> Requirement 1: Swap "Muziek" for "Music" in the rows of transcribed page contents, from the line with "نوشته تصادفی" through the end of the rows, and give those lines again with nothing else changed. Leave the pictures out.
*** Opening Text ***
I think the point I'd just like to make in response to that is that the reason why the annual wage review is important is that the main adverse impact here really is a reduction in take home pay.  Employees are currently used to a certain level of income and we have accepted that if you take that income below what they are currently getting, it's something that I think we have to accept might not have been planned for in the past, therefore there may be some adverse impact.  And so it's really that reduction in take home pay that should be the Commission's focus.  Yes, their pay might not go up in future, as much as it would have otherwise but the impact of that is going to be far less because they're not currently receiving the amounts that will derive from the future annual wage increases.

PN29327  

So when we talk about an adverse impact it is the take home pay that is really the critical issue here and that is an issue that can be offset by annual wage reviews and the reality is, the extent to which the annual wage review will offset the reduction in penalty rates is really going to be dependent on the employee's spread of hours.  The more hours they work on a Sunday compared to the rest of the week, yes, there might be a greater impact.  If you take a full time employee the impact will be very minimal because most of the hours will not be on a Sunday.  They'll be at other times the penalty rates don't apply.  So that's the point I wish to make in response to that.  They were the only submissions in reply.

PN29328  

JUSTICE ROSS:  Thank you.  Anyone else in Melbourne?  No?  Any other party?  No?  All done?  All right, if there's nothing further, thank you for your assistance.  We'll adjourn and reserve.
*** Closing Text ***
> Requirement 2: Repeat the hearing transcript word for word.
*** Opening Provided data ***
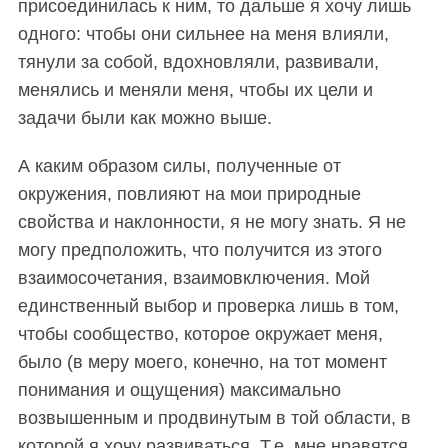
присоединилась к ним, то дальше я хочу лишь
одного: чтобы они сильнее на меня влияли,
тянули за собой, вдохновляли, развивали,
менялись и меняли меня, чтобы их цели и
задачи были как можно выше.
А каким образом силы, полученные от
окружения, повлияют на мои природные
свойства и наклонности, я не могу знать. Я не
могу предположить, что получится из этого
взаимосочетания, взаимовключения. Мой
единственный выбор и проверка лишь в том,
чтобы сообщество, которое окружает меня,
было (в меру моего, конечно, на тот момент
понимания и ощущения) максимально
возвышенным и продвинутым в той области, в
которой я хочу развиваться. Т.е. мне нравятся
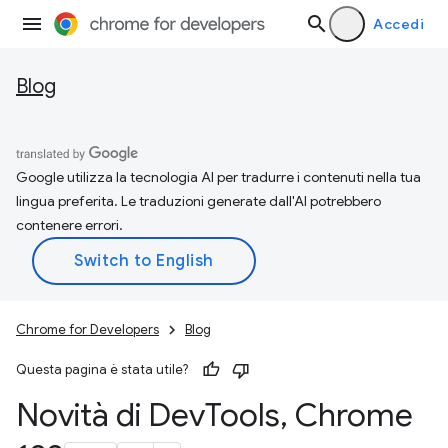
Accedi
Blog
Google utilizza la tecnologia AI per tradurre i contenuti nella tua
lingua preferita. Le traduzioni generate dall'AI potrebbero
contenere errori.
Chrome for Developers
Blog
Questa pagina è stata utile?
Novità di Dev
Tools
,
Chrome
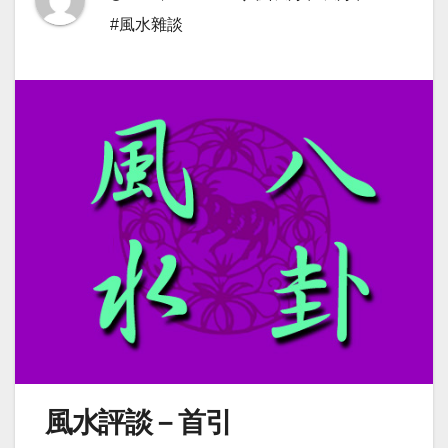
#風水雜談
風水評談－首引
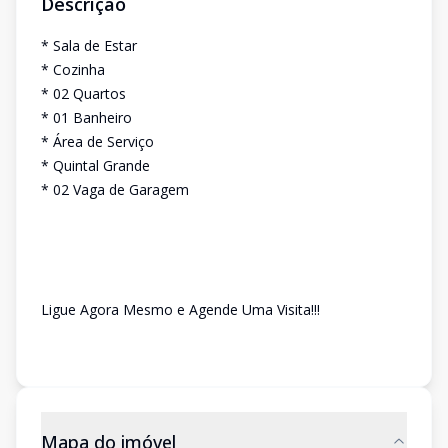
Descrição
* Sala de Estar
* Cozinha
* 02 Quartos
* 01 Banheiro
* Área de Serviço
* Quintal Grande
* 02 Vaga de Garagem
Ligue Agora Mesmo e Agende Uma Visita!!!
Mapa do imóvel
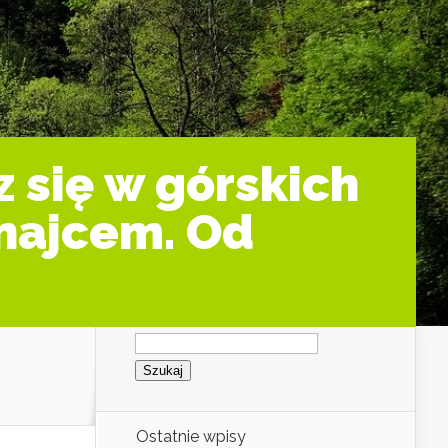
z się w górskich
najcem. Od
Szukaj:
Ostatnie wpisy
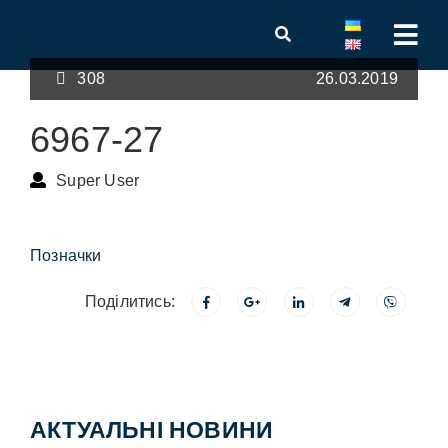
308
26.03.2019
6967-27
Super User
Позначки
Поділитись:
АКТУАЛЬНІ НОВИНИ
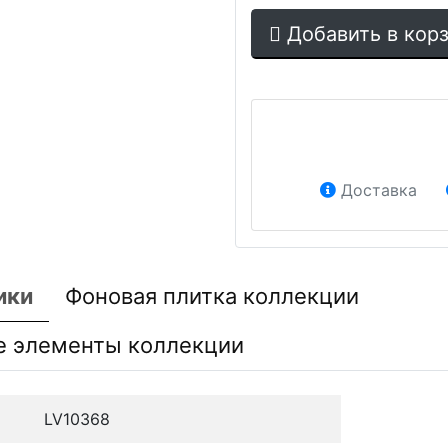
Добавить в кор
Доставка
ики
Фоновая плитка коллекции
е элементы коллекции
LV10368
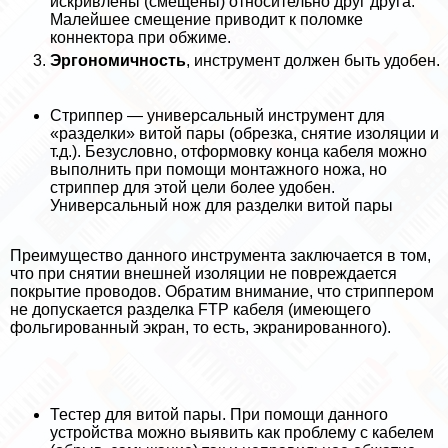
искривлены (смещены) относительно друг друга.
Малейшее смещение приводит к поломке
коннектора при обжиме.
Эргономичность
, инструмент должен быть удобен.
Стpиппep — универсальный инструмент для
«разделки» витой пары (обрезка, снятие изоляции и
т.д.). Безусловно, отформовку конца кабеля можно
выполнить при помощи монтажного ножа, но
стpиппep для этой цели более удобен.
Универсальный нож для разделки витой пары
Преимущество данного инструмента заключается в том,
что при снятии внешней изоляции не повреждается
покрытие проводов. Обратим внимание, что стpиппepом
не допускается разделка FTP кабеля (имеющего
фольгированный экран, то есть, экранированного).
Тестер для витой пары. При помощи данного
устройства можно выявить как проблему с кабелем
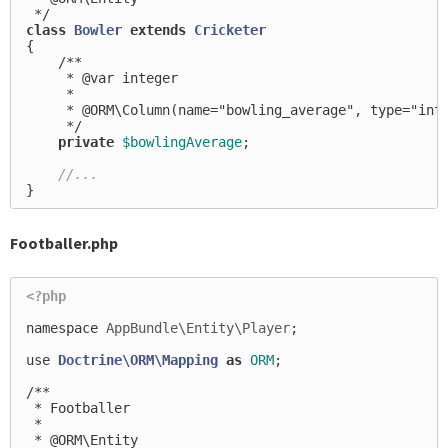
 */
class
Bowler
extends
Cricketer
{
/**

     * @var integer

     *

     * @ORM\Column(name="bowling_average", type="inte
     */
private
$bowlingAverage
;
//...
}
Footballer.php
<?php
namespace
AppBundle\Entity\Player
;
use
Doctrine\ORM\Mapping
as
ORM
;
/**

 * Footballer

 *

 * @ORM\Entity
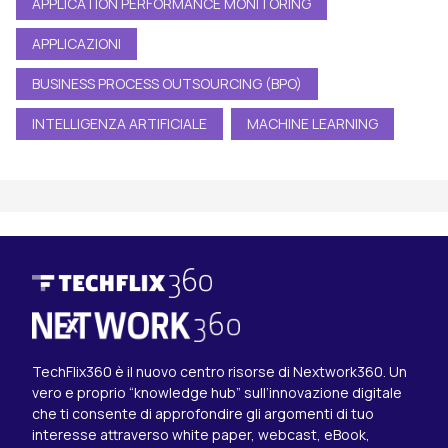
APPLICATION PERFORMANCE MONITORING
APPLICAZIONI
BUSINESS PROCESS OUTSOURCING (BPO)
INTELLIGENZA ARTIFICIALE
MACHINE LEARNING
TechFlix360 è il nuovo centro risorse di Nextwork360. Un
vero e proprio “knowledge hub” sull’innovazione digitale
che ti consente di approfondire gli argomenti di tuo
interesse attraverso white paper, webcast, eBook,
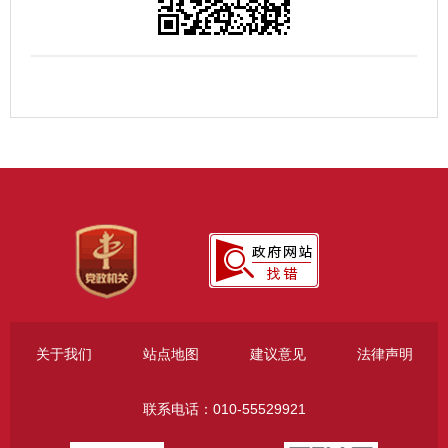
关于我们
站点地图
建议意见
法律声明
联系电话：010-55529921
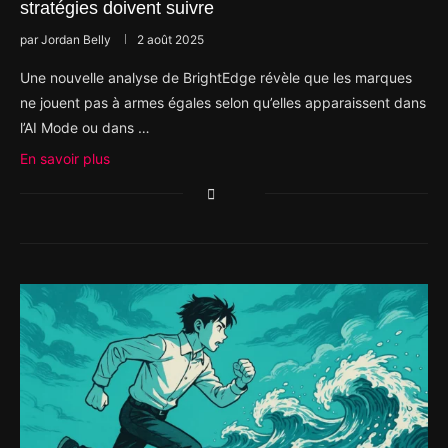
stratégies doivent suivre
par
Jordan Belly
2 août 2025
Une nouvelle analyse de BrightEdge révèle que les marques
ne jouent pas à armes égales selon qu’elles apparaissent dans
l’AI Mode ou dans …
En savoir plus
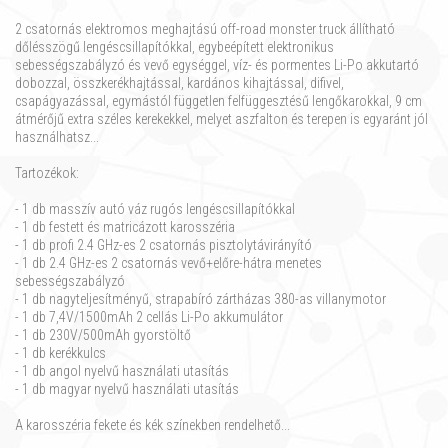
2 csatornás elektromos meghajtású off-road monster truck állítható
dőlésszögű lengéscsillapítókkal, egybeépített elektronikus
sebességszabályzó és vevő egységgel, víz- és pormentes Li-Po akkutartó
dobozzal, összkerékhajtással, kardános kihajtással, difivel,
csapágyazással, egymástól független felfüggesztésű lengőkarokkal, 9 cm
átmérőjű extra széles kerekekkel, melyet aszfalton és terepen is egyaránt jól
használhatsz...
Tartozékok:
- 1 db masszív autó váz rugós lengéscsillapítókkal
- 1 db festett és matricázott karosszéria
- 1 db profi 2.4 GHz-es 2 csatornás pisztolytávirányító
- 1 db 2.4 GHz-es 2 csatornás vevő+előre-hátra menetes
sebességszabályzó
- 1 db nagyteljesítményű, strapabíró zártházas 380-as villanymotor
- 1 db 7,4V/1500mAh 2 cellás Li-Po akkumulátor
- 1 db 230V/500mAh gyorstöltő
- 1 db kerékkulcs
- 1 db angol nyelvű használati utasítás
- 1 db magyar nyelvű használati utasítás
A karosszéria fekete és kék színekben rendelhető...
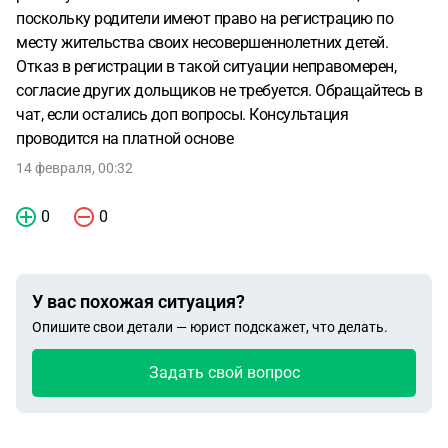
поскольку родители имеют право на регистрацию по
месту жительства своих несовершеннолетних детей.
Отказ в регистрации в такой ситуации неправомерен,
согласие других дольщиков не требуется. Обращайтесь в
чат, если остались доп вопросы. Консультация
проводится на платной основе
14 февраля, 00:32
0
0
У вас похожая ситуация?
Опишите свои детали — юрист подскажет, что делать.
Задать свой вопрос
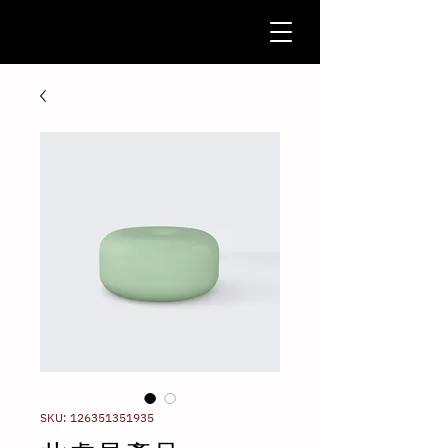
SKU: 126351351935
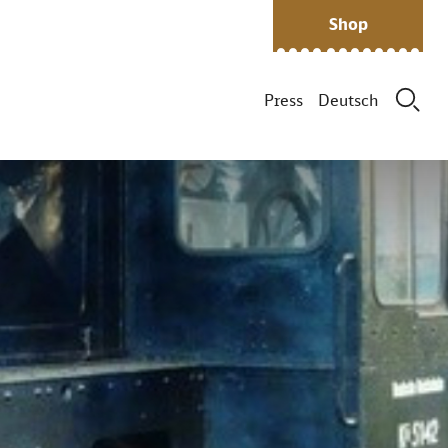
Shop
Press
Deutsch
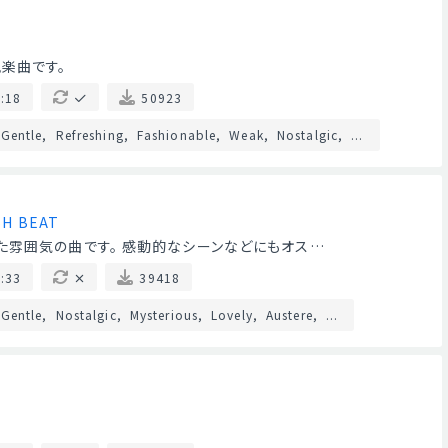
楽曲です。
:18
50923
Gentle
Refreshing
Fashionable
Weak
Nostalgic
...
SH BEAT
た雰囲気の曲です。 感動的なシーンなどにもオス…
:33
39418
Gentle
Nostalgic
Mysterious
Lovely
Austere
...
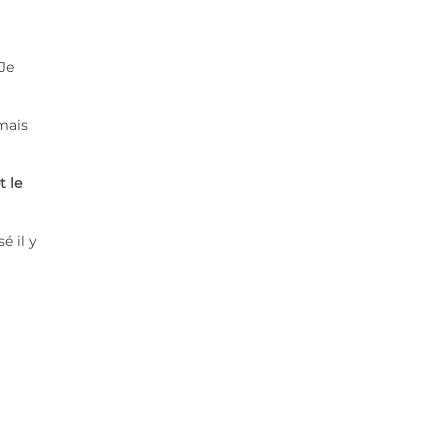
 Je
 mais
t le
é il y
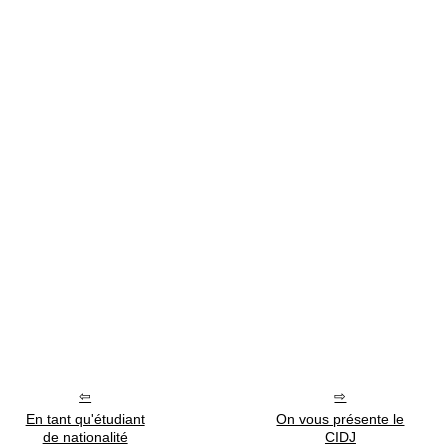
En tant qu'étudiant
On vous présente le
de nationalité
CIDJ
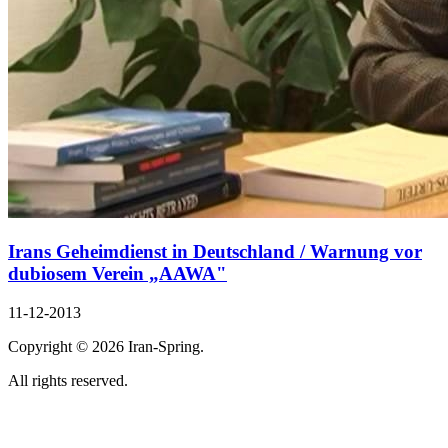
Irans Geheimdienst in Deutschland / Warnung vor
dubiosem Verein „AAWA"
11-12-2013
Copyright ©
2026 Iran-Spring.
All rights reserved.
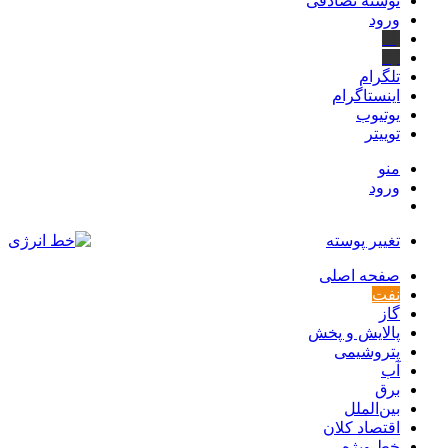
نوشته تصادفی
ورود
بله
ایتا
تلگرام
اینستاگرام
یوتیوب
توییتر
منو
ورود
تغییر پوسته
صفحه اصلی
نفت
گاز
پالایش و پخش
پتروشیمی
آب
برق
بین‌الملل
اقتصاد کلان
خط ویژه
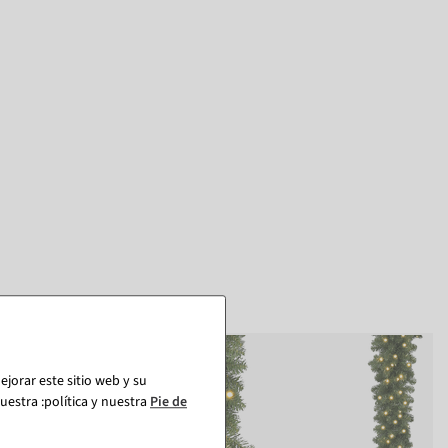
jorar este sitio web y su
estra :política y nuestra
Pie de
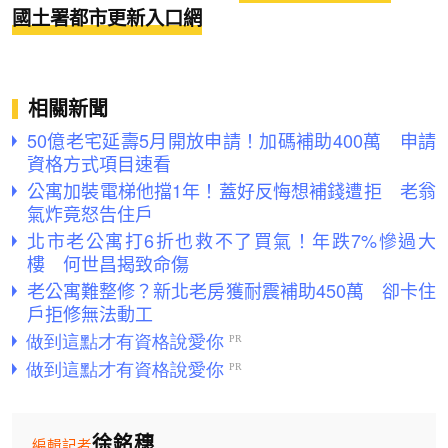
國土署都市更新入口網
相關新聞
50億老宅延壽5月開放申請！加碼補助400萬 申請
資格方式項目速看
公寓加裝電梯他擋1年！蓋好反悔想補錢遭拒 老翁
氣炸竟怒告住戶
北市老公寓打6折也救不了買氣！年跌7%慘過大
樓 何世昌揭致命傷
老公寓難整修？新北老房獲耐震補助450萬 卻卡住
戶拒修無法動工
徐銘穗
編輯記者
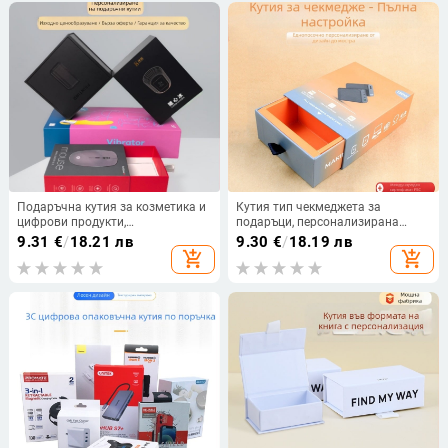
Подаръчна кутия за козметика и
Кутия тип чекмеджета за
цифрови продукти,
подаръци, персонализирана
персонализирана кутия за
опаковка от хартия и картон;
9.31
€
/
18.21 лв
9.30
€
/
18.19 лв
бижута, кутия с отделения за чай
релефен ембосинг, UV печат,
add_shopping_cart
add_shopping_cart
гравюрен печат и сребърно
горещо щамповане; възможност
за печат на лого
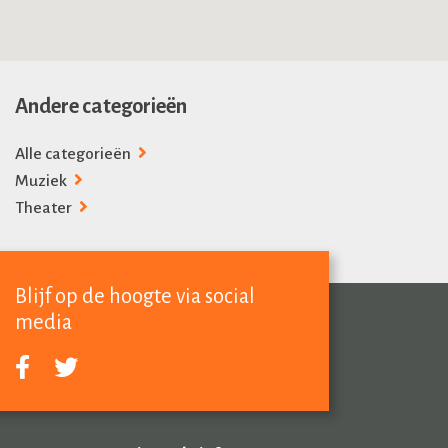
Andere categorieën
Alle categorieën
Muziek
Theater
Blijf op de hoogte via social
media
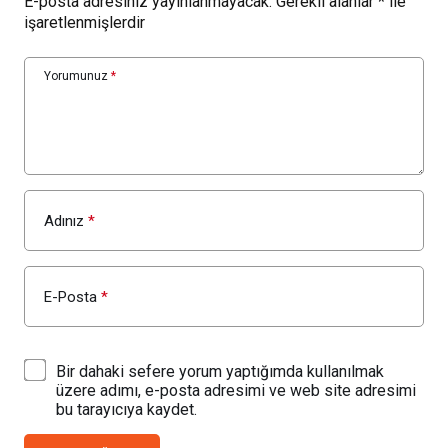
E-posta adresiniz yayınlanmayacak.
Gerekli alanlar
*
ile
işaretlenmişlerdir
Yorumunuz
*
Adınız
*
E-Posta
*
Bir dahaki sefere yorum yaptığımda kullanılmak
üzere adımı, e-posta adresimi ve web site adresimi
bu tarayıcıya kaydet.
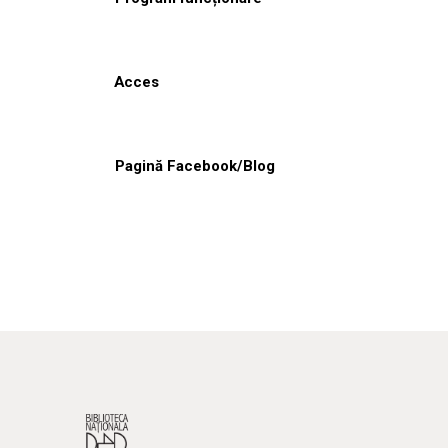
Acces
Pagină Facebook/Blog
*** Closing Provided data ***
> Written solution 1:
نوشته تصادفی
ورود
بله
ایتا
تلگرام
اینستاگرام
یوتیوب
توییتر
منو
ورود
تغییر پوسته
صفحه اصلی
نفت
گاز
پالایش و پخش
پتروشیمی
آب
برق
بین‌الملل
اقتصاد کلان
خط ویژه
jorar este sitio web y su
estra :política y nuestra
Pie de
國土署都市更新入口網
相關新聞
50億老宅延壽5月開放申請！加碼補助400萬 申請
資格方式項目速看
公寓加裝電梯他擋1年！蓋好反悔想補錢遭拒 老翁
氣炸竟怒告住戶
北市老公寓打6折也救不了買氣！年跌7%慘過大
樓 何世昌揭致命傷
老公寓難整修？新北老房獲耐震補助450萬 卻卡住
戶拒修無法動工
徐銘穗
編輯記者
Подаръчна кутия за козметика и
Кутия тип чекмеджета за
цифрови продукти,
подаръци, персонализирана
персонализирана кутия за
опаковка от хартия и картон;
9.31
€
/
18.21 лв
9.30
€
/
18.19 лв
бижута, кутия с отделения за чай
релефен ембосинг, UV печат,
add_shopping_cart
add_shopping_cart
гравюрен печат и сребърно
горещо щамповане; възможност
за печат на лого
Andere categorieën
Alle categorieën
Music
Theater
Blijf op de hoogte via social
media
E-posta adresiniz yayınlanmayacak.
Gerekli alanlar
*
ile
işaretlenmişlerdir
Yorumunuz
*
Adınız
*
E-Posta
*
Bir dahaki sefere yorum yaptığımda kullanılmak
üzere adımı, e-posta adresimi ve web site adresimi
bu tarayıcıya kaydet.
Acces
Pagină Facebook/Blog

> Written solution 2:
I think the point I'd just like to make in response to that is that the reason why the annual wage review is important is that the main adverse impact here really is a reduction in take home pay.  Employees are currently used to a certain level of income and we have accepted that if you take that income below what they are currently getting, it's something that I think we have to accept might not have been planned for in the past, therefore there may be some adverse impact.  And so it's really that reduction in take home pay that should be the Commission's focus.  Yes, their pay might not go up in future, as much as it would have otherwise but the impact of that is going to be far less because they're not currently receiving the amounts that will derive from the future annual wage increases.

PN29327  

So when we talk about an adverse impact it is the take home pay that is really the critical issue here and that is an issue that can be offset by annual wage reviews and the reality is, the extent to which the annual wage review will offset the reduction in penalty rates is really going to be dependent on the employee's spread of hours.  The more hours they work on a Sunday compared to the rest of the week, yes, there might be a greater impact.  If you take a full time employee the impact will be very minimal because most of the hours will not be on a Sunday.  They'll be at other times the penalty rates don't apply.  So that's the point I wish to make in response to that.  They were the only submissions in reply.

PN29328  

JUSTICE ROSS:  Thank you.  Anyone else in Melbourne?  No?  Any other party?  No?  All done?  All right, if there's nothing further, thank you for your assistance.  We'll adjourn and reserve.